>>

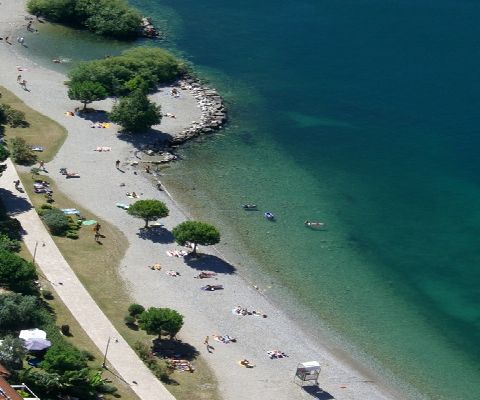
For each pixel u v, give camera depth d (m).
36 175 196.88
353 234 198.88
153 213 181.50
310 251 190.25
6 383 119.19
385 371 158.38
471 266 193.12
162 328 149.25
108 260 172.12
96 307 156.88
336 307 173.75
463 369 162.38
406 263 191.38
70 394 131.88
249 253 185.25
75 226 180.00
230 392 144.25
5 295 145.00
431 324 173.50
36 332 139.00
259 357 154.50
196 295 167.62
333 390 150.00
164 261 175.75
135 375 142.12
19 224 175.12
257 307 168.00
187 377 145.50
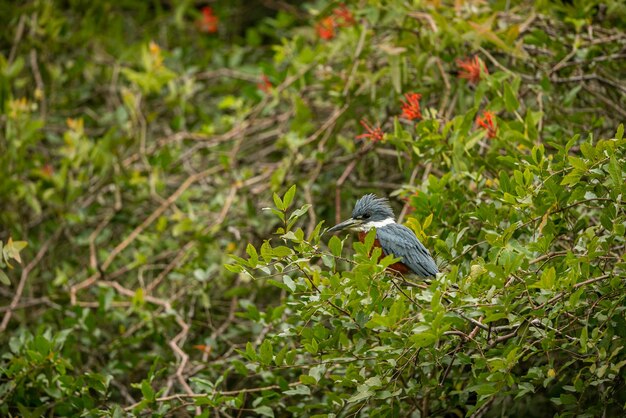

<<

When you write out the material, keep every line exact and leave out each picture.

- [RESULT]:
For each pixel u v, give camera depth d (m).
36 175 196.88
353 234 198.88
153 213 181.50
310 251 190.25
6 383 119.19
385 371 158.38
471 266 193.12
162 328 149.25
108 260 172.12
96 307 156.88
336 307 173.75
463 369 162.38
406 263 191.38
70 394 131.88
249 253 185.25
75 226 180.00
230 392 144.25
5 295 145.00
431 324 173.50
36 332 139.00
259 357 154.50
196 295 167.62
333 390 150.00
164 261 175.75
135 375 142.12
19 224 175.12
257 307 168.00
187 377 145.50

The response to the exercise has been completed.